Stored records
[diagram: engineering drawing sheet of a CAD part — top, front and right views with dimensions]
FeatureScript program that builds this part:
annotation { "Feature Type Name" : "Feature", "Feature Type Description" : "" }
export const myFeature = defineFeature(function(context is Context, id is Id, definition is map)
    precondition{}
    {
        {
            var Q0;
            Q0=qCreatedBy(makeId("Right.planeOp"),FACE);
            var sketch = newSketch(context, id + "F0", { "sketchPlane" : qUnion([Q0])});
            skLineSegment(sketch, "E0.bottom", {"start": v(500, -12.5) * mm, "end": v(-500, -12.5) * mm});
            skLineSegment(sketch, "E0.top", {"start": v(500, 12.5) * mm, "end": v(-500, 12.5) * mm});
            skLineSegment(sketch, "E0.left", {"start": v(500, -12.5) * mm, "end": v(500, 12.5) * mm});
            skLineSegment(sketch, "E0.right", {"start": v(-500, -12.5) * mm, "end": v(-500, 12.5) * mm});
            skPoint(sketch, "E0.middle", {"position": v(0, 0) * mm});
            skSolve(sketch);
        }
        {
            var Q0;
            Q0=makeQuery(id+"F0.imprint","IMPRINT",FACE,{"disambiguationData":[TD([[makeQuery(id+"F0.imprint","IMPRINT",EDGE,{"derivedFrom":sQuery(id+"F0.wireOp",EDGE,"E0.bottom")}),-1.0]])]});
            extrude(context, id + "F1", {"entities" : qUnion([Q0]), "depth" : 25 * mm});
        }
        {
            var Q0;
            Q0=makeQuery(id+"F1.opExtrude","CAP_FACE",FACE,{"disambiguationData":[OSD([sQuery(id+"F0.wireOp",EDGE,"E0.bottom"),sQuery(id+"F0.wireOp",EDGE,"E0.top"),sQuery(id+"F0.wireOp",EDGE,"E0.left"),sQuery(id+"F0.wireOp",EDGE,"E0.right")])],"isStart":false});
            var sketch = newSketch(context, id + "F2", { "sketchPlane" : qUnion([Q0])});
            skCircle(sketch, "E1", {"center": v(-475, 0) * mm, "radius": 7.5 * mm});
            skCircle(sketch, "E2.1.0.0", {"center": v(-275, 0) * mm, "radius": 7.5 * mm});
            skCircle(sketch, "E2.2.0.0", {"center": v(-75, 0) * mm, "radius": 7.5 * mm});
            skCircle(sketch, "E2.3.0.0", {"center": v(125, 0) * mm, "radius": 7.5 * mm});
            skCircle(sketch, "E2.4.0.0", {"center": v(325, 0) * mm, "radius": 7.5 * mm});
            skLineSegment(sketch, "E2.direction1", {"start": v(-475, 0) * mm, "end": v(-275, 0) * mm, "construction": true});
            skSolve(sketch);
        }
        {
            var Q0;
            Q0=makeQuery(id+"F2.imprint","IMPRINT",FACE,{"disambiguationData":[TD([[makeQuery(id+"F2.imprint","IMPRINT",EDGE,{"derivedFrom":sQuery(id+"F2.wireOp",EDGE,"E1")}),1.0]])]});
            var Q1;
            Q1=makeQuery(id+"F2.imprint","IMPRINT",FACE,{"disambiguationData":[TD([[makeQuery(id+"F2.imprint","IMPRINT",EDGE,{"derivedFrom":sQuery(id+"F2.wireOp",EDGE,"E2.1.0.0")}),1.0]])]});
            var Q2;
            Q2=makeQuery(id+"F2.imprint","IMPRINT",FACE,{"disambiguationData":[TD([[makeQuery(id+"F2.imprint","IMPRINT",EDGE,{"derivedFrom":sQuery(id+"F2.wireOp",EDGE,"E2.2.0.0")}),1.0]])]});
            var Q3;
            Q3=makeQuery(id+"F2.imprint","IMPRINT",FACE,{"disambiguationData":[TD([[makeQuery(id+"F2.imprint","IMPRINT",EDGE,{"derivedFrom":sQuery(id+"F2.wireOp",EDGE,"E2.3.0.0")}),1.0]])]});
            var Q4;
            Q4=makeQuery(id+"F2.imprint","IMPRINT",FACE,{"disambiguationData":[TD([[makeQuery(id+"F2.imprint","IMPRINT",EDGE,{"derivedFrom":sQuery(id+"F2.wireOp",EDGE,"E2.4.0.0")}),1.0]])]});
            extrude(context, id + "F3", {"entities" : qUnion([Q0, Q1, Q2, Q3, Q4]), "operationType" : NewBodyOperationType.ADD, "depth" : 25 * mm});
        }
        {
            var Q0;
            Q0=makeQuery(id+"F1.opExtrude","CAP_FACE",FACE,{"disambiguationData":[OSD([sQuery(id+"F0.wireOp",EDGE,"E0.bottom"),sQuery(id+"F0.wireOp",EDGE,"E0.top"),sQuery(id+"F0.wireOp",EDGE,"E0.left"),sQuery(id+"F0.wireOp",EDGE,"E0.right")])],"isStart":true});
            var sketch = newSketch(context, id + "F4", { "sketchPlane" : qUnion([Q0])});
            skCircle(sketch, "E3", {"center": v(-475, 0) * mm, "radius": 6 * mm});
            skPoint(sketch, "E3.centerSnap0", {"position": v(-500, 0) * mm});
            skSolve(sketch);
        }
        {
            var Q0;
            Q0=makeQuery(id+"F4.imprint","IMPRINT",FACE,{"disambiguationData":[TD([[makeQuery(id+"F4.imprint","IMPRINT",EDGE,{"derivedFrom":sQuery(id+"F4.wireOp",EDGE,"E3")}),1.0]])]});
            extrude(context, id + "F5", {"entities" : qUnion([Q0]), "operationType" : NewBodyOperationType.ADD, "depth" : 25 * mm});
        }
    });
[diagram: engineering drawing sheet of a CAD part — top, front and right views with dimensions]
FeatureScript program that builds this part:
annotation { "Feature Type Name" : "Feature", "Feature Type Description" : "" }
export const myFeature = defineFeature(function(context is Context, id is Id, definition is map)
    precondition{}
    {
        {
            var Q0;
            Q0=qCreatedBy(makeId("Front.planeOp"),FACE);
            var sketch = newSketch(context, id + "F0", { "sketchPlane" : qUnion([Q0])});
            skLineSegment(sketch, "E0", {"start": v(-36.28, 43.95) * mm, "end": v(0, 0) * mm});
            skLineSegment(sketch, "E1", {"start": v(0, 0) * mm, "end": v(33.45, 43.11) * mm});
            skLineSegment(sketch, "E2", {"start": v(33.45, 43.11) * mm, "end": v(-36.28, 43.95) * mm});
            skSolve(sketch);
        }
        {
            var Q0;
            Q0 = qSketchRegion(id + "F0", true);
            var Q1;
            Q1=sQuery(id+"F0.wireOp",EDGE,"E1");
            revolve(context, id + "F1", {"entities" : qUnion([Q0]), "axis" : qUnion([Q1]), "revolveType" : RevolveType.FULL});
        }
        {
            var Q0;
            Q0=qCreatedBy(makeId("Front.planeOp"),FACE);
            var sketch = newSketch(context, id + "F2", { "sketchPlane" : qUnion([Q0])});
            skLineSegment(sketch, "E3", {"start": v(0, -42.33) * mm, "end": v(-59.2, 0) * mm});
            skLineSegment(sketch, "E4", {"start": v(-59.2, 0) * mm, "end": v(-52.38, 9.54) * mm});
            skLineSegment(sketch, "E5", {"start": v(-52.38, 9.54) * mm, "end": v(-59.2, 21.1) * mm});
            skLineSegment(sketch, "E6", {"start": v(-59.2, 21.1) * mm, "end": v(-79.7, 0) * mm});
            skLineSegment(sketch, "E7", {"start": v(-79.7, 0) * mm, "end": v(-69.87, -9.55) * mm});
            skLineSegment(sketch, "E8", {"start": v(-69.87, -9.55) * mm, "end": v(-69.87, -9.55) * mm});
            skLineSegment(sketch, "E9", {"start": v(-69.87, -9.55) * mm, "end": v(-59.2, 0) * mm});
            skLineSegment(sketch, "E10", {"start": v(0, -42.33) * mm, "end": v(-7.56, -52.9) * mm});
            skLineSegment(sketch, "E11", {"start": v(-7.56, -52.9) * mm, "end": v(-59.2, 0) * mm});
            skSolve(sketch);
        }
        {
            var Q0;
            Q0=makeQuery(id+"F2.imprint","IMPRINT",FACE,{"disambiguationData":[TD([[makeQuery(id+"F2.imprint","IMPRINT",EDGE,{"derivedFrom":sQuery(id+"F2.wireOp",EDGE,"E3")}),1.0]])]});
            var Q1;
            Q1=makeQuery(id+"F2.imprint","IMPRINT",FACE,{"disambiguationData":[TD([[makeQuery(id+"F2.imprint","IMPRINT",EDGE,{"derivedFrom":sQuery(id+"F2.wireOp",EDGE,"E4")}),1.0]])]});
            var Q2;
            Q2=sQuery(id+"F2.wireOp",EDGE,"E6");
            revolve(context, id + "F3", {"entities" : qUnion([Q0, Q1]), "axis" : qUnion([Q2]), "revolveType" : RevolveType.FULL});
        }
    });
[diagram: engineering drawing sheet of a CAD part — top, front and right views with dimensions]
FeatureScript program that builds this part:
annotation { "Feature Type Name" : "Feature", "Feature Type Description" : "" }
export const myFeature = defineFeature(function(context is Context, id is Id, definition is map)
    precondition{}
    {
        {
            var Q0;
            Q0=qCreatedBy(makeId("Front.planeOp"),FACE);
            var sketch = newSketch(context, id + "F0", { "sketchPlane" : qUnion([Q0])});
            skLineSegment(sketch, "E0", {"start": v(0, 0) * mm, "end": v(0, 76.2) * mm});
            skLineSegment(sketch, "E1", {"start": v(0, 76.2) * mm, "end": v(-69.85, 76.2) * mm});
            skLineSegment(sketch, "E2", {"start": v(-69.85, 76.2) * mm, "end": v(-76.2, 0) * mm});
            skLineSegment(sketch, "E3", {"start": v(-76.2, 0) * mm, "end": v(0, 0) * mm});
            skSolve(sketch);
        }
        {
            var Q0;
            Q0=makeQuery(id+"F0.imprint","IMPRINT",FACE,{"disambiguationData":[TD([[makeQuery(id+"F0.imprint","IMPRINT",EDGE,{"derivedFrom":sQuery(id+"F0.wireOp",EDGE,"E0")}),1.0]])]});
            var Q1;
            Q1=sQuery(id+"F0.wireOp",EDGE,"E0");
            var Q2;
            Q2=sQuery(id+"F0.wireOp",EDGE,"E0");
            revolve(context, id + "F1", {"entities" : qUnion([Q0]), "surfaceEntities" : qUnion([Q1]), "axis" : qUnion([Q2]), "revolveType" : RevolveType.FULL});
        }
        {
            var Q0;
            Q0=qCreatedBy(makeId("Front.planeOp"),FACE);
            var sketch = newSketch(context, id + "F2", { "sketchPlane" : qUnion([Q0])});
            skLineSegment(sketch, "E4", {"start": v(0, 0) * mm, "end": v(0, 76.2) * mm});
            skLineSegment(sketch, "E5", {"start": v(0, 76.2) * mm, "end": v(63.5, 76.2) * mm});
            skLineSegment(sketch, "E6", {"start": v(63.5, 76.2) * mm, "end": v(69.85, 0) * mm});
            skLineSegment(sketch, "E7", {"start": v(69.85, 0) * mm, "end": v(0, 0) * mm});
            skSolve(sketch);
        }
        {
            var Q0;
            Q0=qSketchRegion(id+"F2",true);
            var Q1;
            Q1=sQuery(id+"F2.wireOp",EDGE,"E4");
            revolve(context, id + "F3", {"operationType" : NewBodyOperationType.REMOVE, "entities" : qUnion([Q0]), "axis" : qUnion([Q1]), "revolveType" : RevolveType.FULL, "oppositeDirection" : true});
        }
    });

> [Given problem]: Pick out every line of the records that holds the string "operationType", and copy each one. Case counts.

> [Exercise result]:
            extrude(context, id + "F3", {"entities" : qUnion([Q0, Q1, Q2, Q3, Q4]), "operationType" : NewBodyOperationType.ADD, "depth" : 25 * mm});
            extrude(context, id + "F5", {"entities" : qUnion([Q0]), "operationType" : NewBodyOperationType.ADD, "depth" : 25 * mm});
            revolve(context, id + "F3", {"operationType" : NewBodyOperationType.REMOVE, "entities" : qUnion([Q0]), "axis" : qUnion([Q1]), "revolveType" : RevolveType.FULL, "oppositeDirection" : true});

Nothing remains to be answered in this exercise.